The billboard above Wolf Automotive asks the question
with grotesque caricatures and then screams
BIRTH CERTIFICATE PROVE IT! WAKE UP AMERICA! REMEMBER FT. HOOD!
The billboard is owned by Wolf Automotive in Wheat Ridge, Colorado, and owner Phil Wold told local 9News:
I put up the billboard because I had questions. They haven’t been answered. No one wants to ask them. My employees have [been] swamped with calls. They have been threatened, called names. I didn’t expect that. We live in a free country. We have the right express our opinions. It’s my sign, my business and my property.
And he has pointed, based on the 1994 Supreme Court decision, Ladue v Gillio which protected political signage on private property.

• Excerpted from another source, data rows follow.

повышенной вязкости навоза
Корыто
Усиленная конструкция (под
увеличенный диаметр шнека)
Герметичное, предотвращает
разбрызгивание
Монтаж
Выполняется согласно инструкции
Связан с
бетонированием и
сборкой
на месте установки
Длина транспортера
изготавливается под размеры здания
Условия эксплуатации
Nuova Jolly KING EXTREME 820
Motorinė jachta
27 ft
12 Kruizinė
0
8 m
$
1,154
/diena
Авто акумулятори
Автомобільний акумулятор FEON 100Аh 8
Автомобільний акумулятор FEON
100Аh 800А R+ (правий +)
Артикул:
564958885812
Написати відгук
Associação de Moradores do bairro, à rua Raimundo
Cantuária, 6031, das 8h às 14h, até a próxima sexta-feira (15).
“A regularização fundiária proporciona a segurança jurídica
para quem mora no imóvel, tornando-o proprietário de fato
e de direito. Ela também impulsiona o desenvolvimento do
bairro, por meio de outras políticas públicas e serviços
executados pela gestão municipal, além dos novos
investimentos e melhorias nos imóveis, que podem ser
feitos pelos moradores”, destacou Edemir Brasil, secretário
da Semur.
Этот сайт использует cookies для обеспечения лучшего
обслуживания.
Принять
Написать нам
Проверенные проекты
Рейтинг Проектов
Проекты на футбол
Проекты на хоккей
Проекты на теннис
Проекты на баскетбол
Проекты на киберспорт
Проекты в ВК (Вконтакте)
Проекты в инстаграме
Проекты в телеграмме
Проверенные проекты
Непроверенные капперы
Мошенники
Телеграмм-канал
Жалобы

Meanwhile in San Carlos, CA a commercial billboard company has filed suit, claiming the new commercial sign they want to erect, nearly double the size permitted, is protected political speech because they plan to slap up a Sarah Palin 2012 poster on the almost 50 foot high structure–which is almost as large as regular billboard. San Carlos has banned new billboards since 1991, and City Attorney Gregory Rubens told Sphere that the Hersons are:
using Palin’s name was a “ploy” to draw attention to the case and provide a pretext for the lawsuit. “We don’t know of any connection between him and Gov. Palin,” Rubens said. “We think he used the cachet of her name to get all the publicity.”
Herson’s father Alan is an attorney who files lawsuits on the company’s behalf, and it seems pretty clear they are using the political angle to skirt the law–and line their pockets. The Hersons filed suit in federal court when the oversize billboard permit was denied. In response to the federal suit, the San Carlos City Council approved
an emergency ordinance reaffirming a city ban on new billboards and removing restrictions on political signs that the court had found offensive.

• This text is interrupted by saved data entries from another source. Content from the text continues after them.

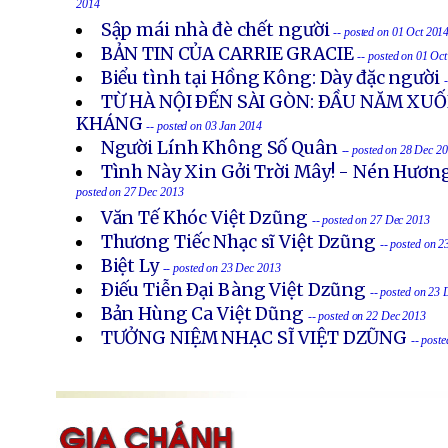
2014
Sập mái nhà đè chết người
-- posted on 01 Oct 201
BẢN TIN CỦA CARRIE GRACIE
-- posted on 01 Oc
Biểu tình tại Hồng Kông: Dày đặc người
TỪ HÀ NỘI ÐẾN SÀI GÒN: ÐẦU NĂM X
KHÁNG
-- posted on 03 Jan 2014
Người Lính Không Số Quân
-- posted on 28 Dec 2
Tình Này Xin Gởi Trời Mây! - Nén Hươn
posted on 27 Dec 2013
Văn Tế Khóc Việt Dzũng
-- posted on 27 Dec 2013
Thương Tiếc Nhạc sĩ Việt Dzũng
-- posted on 
Biệt Ly
-- posted on 23 Dec 2013
Ðiếu Tiễn Ðại Bàng Việt Dzũng
-- posted on 23
Bản Hùng Ca Việt Dũng
-- posted on 22 Dec 2013
TƯỞNG NIỆM NHẠC SĨ VIỆT DZŨNG
-- post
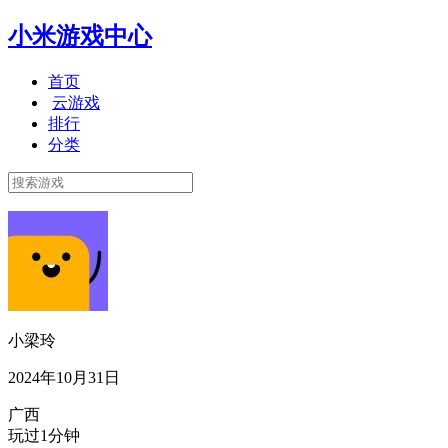
小米游戏中心
首页
云游戏
排行
分类
小梁玲
2024年10月31日
广西
玩过1分钟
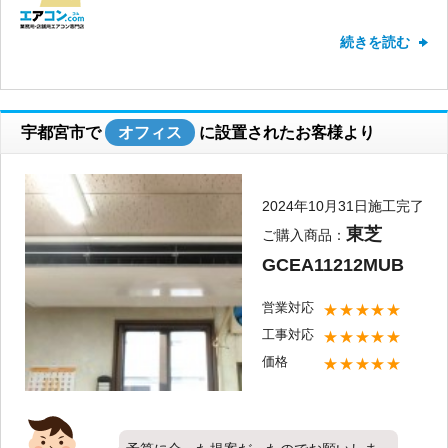
天井カセット形4方向・シングル・3馬力
続きを読む
をお取り付けさせて頂きました。価格に
ついて、お客様にご満足頂けたこととて
も嬉しく思います。これからも全てのお
客様にご満足頂けるご提案が出来るよう
宇都宮市で
オフィス
に設置されたお客様より
頑張って参りたいと思います。新しくお
取り付けしたエアコンの調子はいかがで
しょうか？弊社ではお取り付けしたエア
2024年10月31日施工完了
コンのメンテナンスやクリーニングなど
東芝
ご購入商品：
も承っておりますので、今後お使い頂く
GCEA11212MUB
中で何か気になることやお困りごとがご
ざいましたら弊社までご相談下さいま
営業対応
★★★★★
せ。すぐにご対応致します。またのご利
工事対応
★★★★★
用心よりお待ちしております。
価格
★★★★★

The Henson’s free speech advocacy comes with a price: Despite the new ordinance, they are pressing onward with their suit, seeking
damages of $15,000 a month for each side of the billboard. The case is similar to one the Hersons filed against the city of Richmond on the opposite side of San Francisco Bay earlier this year. In fact, the suits are so alike that in one place, the Hersons’ San Carlos filing says “Richmond” instead of “San Carlos,” suggesting that the lawyer simply switched the city’s names in the suit but missed one.
Richmond’s city council also passed a new ordinance to remove its restrictions on political signs but Herson says he is continuing to press for damages in that case.
Attorney/daddy Herson says:
It’s a crusade. We fight for truth, justice and the American way…We were successful with the Oregon billboard law. We are extending freedom throughout the West…
The pair won a landmark billboard case in Oregon in 2006. After spending 12 years fighting that state’s billboard law Alan Herson persuaded the Oregon’s Supreme Court to throw it out. Herson claims San Carlos’’s ban is politically motivated:
The Bay Area is a liberal place, and liberals tend not to like free speech put up by other people. I have a hunch if that sign said ‘Support Nancy Pelosi,’ it would be up by now. They hate Palin. They hate her more than anything.
But it feels more like the Hersons are pimping Palin’s picture to get rich both from suing the city and then turning their political billboard into a profit-making venture. If the Hersons win their suit against the city, Sarah’s huge smiling visage could legally be replaced by commercial advertising. Said Alan Herson:
You will see that sign up there someday.
Frivolous lawsuits sucking money from small towns, launched by someone using Sarah Palin’s image in vain to connive a way around a city ordinance prohibiting new billboards! Where’s tort reform when you need it?